Eliminating school property taxes is one of those ideas that sounds far better than it would work in practice.
There is no doubt that Pennsylvania relies far too heavily on local property taxes to fund public education. But fully eliminating the property tax would not resolve the underlying issue: how best to fully and fairly fund public schools.
State Sen. David Argall, a Schuylkill County Republican, plans to reintroduce a bill to replace local property tax revenue, about $14.4 billion statewide, with state revenue generated from major increases in other taxes. Argall’s 2015 bill would have increased the state income tax by 61 percent, from 3.01 percent to 4.95 percent, and the state sales tax by 16.6 percent, from 6 to 7 percent. The sales tax increase actually would be much greater, however, because it also would be expanded to cover scores of goods and services that are now exempt.
Property taxes this year will generate about $14.4 billion, so any state-level tax increases would have to cover that much. A new state constitutional amendment, approved last November by voters, would allow the state to eliminate residential property taxes by maintaining them on businesses, in which case the state taxes still would have to cover more than $8.1 billion.
Lost in the understandable enthusiasm to kill the hated property tax is that the need to fund public education does not go away. The Independent Fiscal Office has calculated several times that the replacement taxes soon would be inadequate to replace lost property tax revenue. And, unlike property taxes, the income and sales tax revenues rise and fall with economic conditions, thus creating more, rather than less uncertainty regarding school funding.
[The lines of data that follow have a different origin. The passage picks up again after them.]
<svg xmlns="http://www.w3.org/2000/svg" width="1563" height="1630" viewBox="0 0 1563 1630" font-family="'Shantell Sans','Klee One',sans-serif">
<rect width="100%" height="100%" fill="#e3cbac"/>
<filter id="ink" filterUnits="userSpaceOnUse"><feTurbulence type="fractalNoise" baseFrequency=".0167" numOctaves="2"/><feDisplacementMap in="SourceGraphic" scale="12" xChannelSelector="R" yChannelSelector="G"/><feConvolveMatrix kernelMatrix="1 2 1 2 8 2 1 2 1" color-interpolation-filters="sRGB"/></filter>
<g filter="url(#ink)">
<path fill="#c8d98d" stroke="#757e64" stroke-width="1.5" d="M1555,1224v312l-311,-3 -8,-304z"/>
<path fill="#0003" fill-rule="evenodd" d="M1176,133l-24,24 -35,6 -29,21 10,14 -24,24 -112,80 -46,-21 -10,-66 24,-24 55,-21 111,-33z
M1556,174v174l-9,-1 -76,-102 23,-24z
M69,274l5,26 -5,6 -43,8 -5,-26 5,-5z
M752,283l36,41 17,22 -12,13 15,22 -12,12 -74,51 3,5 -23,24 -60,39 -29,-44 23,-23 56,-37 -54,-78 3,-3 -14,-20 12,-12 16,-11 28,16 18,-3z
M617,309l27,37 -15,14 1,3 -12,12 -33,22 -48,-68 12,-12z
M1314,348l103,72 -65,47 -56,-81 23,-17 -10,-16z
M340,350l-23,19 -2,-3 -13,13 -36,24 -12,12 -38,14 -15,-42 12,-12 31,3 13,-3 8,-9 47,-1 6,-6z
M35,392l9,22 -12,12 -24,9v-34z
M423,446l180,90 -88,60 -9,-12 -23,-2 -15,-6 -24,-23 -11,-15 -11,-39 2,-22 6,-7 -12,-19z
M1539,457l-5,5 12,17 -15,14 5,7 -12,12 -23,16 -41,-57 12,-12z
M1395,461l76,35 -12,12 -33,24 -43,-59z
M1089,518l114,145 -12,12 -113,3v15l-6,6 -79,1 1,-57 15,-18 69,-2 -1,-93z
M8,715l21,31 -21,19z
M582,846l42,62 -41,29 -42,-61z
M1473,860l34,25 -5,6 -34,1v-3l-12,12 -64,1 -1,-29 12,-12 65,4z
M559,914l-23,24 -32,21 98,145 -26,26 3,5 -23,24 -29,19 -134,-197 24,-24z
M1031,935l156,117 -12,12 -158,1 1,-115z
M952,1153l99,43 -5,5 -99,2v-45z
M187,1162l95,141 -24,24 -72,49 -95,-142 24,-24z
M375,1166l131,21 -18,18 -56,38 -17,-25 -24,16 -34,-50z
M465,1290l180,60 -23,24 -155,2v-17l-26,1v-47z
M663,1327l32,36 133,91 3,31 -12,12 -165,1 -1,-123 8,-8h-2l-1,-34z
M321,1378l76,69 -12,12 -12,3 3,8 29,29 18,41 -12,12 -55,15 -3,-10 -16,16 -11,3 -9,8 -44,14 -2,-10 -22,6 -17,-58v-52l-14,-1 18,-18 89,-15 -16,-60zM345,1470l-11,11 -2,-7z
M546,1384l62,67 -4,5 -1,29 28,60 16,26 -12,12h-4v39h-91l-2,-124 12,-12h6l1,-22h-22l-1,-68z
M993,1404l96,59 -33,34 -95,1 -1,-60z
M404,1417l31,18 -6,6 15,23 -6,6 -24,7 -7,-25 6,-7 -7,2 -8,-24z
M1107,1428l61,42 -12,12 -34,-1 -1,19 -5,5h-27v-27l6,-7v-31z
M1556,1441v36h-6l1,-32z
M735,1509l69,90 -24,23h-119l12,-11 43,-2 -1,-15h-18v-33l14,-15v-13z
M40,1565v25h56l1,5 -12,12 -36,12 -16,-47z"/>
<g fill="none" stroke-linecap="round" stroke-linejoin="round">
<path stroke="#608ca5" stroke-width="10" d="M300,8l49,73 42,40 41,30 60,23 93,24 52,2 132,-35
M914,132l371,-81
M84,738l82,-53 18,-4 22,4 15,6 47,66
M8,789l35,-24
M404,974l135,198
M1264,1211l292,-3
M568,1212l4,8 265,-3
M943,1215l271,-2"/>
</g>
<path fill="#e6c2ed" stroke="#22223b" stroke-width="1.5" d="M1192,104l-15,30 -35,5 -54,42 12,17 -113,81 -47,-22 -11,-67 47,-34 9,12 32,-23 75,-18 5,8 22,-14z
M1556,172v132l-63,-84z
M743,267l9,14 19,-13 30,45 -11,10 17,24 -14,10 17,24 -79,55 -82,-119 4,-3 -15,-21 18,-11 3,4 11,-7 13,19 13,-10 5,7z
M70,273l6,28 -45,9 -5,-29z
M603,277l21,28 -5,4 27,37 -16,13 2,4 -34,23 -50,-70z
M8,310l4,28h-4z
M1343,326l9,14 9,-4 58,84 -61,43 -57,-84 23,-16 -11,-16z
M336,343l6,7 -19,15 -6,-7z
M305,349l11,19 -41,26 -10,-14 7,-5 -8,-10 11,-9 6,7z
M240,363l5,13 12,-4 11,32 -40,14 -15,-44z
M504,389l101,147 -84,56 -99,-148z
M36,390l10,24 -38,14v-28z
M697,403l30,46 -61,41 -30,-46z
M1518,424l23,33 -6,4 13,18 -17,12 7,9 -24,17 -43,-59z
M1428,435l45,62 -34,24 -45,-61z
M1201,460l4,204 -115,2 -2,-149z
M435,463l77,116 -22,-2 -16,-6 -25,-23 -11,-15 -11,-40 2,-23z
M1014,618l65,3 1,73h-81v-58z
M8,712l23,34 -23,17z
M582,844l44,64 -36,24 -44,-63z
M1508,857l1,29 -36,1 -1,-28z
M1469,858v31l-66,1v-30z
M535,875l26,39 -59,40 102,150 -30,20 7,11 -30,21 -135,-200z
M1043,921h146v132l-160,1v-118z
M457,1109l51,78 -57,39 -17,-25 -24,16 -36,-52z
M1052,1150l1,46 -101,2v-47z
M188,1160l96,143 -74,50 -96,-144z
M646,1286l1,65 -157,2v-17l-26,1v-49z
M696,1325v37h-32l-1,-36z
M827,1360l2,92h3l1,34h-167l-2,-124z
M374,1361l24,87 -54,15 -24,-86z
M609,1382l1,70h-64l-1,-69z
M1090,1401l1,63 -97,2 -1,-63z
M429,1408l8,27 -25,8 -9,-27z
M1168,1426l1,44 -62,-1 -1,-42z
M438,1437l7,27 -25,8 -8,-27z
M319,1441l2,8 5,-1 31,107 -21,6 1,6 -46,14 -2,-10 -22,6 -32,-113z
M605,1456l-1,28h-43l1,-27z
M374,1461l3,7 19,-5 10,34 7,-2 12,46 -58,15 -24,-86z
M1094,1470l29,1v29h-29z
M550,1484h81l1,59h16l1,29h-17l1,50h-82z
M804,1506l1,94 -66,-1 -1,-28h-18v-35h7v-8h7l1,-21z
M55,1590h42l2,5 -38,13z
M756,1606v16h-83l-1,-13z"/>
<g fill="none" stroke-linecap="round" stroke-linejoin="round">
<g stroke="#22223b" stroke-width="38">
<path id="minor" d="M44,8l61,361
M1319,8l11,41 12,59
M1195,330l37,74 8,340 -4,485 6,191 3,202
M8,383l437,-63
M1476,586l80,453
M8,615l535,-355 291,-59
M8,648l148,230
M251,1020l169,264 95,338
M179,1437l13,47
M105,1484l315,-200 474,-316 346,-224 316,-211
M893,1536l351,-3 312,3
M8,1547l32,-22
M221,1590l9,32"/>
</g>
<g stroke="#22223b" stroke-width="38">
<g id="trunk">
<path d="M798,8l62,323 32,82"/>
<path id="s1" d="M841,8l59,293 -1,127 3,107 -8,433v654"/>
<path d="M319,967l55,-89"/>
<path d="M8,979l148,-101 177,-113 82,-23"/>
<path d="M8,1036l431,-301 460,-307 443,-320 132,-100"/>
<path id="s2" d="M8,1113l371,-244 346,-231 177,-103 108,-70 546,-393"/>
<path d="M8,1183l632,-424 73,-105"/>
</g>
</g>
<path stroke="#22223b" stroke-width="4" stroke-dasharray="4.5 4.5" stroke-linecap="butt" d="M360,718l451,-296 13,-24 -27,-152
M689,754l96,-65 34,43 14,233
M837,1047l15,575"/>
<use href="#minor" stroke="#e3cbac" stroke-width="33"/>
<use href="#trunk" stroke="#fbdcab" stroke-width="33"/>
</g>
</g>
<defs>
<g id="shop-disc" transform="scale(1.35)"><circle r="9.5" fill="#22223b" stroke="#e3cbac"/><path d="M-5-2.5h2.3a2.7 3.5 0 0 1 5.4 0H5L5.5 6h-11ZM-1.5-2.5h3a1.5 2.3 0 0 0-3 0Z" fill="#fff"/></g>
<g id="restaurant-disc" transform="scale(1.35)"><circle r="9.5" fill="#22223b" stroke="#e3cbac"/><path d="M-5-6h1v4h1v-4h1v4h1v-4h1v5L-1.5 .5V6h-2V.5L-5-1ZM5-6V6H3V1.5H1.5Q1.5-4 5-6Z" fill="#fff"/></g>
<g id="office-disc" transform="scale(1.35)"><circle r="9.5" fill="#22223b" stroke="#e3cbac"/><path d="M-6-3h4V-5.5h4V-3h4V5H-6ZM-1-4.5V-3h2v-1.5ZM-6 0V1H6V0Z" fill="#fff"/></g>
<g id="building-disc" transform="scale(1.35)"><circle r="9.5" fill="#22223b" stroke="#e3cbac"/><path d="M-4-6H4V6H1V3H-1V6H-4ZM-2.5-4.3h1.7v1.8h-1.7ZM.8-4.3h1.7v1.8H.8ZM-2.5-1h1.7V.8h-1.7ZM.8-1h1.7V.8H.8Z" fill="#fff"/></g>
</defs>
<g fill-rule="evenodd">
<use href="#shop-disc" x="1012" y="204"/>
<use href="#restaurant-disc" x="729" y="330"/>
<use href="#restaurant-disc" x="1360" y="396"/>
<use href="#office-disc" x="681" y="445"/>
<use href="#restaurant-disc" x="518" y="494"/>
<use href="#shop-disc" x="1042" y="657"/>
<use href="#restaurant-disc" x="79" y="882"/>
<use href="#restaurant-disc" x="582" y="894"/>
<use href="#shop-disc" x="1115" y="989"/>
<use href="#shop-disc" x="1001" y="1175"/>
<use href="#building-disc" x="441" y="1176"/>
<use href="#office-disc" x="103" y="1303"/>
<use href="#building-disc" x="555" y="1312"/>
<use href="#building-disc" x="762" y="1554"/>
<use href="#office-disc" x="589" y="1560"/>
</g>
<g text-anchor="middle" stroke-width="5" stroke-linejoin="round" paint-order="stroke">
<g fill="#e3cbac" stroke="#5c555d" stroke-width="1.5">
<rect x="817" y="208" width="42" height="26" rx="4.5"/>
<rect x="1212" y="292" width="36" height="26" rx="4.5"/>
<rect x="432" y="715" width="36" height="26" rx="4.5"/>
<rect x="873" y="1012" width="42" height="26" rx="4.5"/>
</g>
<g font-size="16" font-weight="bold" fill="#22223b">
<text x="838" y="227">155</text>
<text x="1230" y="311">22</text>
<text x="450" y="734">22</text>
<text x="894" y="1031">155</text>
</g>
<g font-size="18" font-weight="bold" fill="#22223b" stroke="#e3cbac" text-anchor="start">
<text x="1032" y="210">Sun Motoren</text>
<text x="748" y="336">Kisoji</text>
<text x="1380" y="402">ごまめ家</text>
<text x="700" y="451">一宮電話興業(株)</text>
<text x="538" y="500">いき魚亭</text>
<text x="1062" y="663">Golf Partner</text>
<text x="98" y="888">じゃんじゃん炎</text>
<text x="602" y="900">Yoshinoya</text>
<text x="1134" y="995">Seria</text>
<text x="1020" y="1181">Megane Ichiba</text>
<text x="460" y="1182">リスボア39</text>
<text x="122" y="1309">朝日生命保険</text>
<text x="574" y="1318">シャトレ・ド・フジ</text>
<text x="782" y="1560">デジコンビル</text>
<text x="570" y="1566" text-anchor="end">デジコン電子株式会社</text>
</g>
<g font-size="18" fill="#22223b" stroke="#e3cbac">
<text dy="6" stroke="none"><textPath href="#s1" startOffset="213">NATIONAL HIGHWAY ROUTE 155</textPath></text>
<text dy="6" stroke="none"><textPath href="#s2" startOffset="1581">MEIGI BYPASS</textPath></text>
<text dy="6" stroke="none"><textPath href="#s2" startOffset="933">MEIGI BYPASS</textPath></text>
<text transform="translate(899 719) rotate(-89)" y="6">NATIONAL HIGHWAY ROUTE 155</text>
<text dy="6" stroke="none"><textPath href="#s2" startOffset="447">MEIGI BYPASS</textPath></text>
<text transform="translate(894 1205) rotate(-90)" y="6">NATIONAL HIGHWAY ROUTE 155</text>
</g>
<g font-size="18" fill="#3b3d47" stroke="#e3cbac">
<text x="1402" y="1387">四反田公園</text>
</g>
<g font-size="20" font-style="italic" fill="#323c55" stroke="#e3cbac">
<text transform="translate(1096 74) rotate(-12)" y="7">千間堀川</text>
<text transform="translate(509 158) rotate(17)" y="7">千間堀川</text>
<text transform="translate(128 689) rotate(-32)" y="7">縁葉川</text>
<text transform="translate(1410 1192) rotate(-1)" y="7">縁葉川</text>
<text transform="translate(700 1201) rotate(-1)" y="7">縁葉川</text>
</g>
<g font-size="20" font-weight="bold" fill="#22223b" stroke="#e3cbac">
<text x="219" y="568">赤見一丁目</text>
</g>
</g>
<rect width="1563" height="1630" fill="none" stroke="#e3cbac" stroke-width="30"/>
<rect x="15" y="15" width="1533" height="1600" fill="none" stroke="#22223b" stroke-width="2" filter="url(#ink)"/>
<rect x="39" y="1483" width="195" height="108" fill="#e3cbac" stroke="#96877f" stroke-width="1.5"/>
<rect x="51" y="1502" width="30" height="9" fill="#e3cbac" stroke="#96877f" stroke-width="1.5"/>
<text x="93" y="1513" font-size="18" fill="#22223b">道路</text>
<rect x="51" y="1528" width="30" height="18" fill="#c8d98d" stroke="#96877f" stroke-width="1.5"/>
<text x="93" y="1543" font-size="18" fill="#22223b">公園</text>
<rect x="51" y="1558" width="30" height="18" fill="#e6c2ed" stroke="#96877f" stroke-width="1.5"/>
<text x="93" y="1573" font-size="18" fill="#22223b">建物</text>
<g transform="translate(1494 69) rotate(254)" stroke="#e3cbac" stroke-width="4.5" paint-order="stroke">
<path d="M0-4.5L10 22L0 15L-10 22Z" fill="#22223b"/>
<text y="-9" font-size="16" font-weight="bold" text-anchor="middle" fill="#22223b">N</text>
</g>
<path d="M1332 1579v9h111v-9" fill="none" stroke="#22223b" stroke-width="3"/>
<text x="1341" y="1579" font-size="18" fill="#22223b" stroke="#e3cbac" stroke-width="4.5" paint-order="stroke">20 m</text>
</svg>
Meanwhile, eliminating the property tax would provide a massive break to the wealthiest residents of every school district while replacing the revenue, for the most part, from sales and income taxes generated further down the economic ladder.
The state government should substantially increase its share of public education funding to provide major property tax relief. And it should end the corporate tax evasion device known as the Delaware loophole and establish a fair tax on natural gas production to help provide the relief.
Eliminating property taxes, however, would only ensure perpetual uncertainty over funding public schools.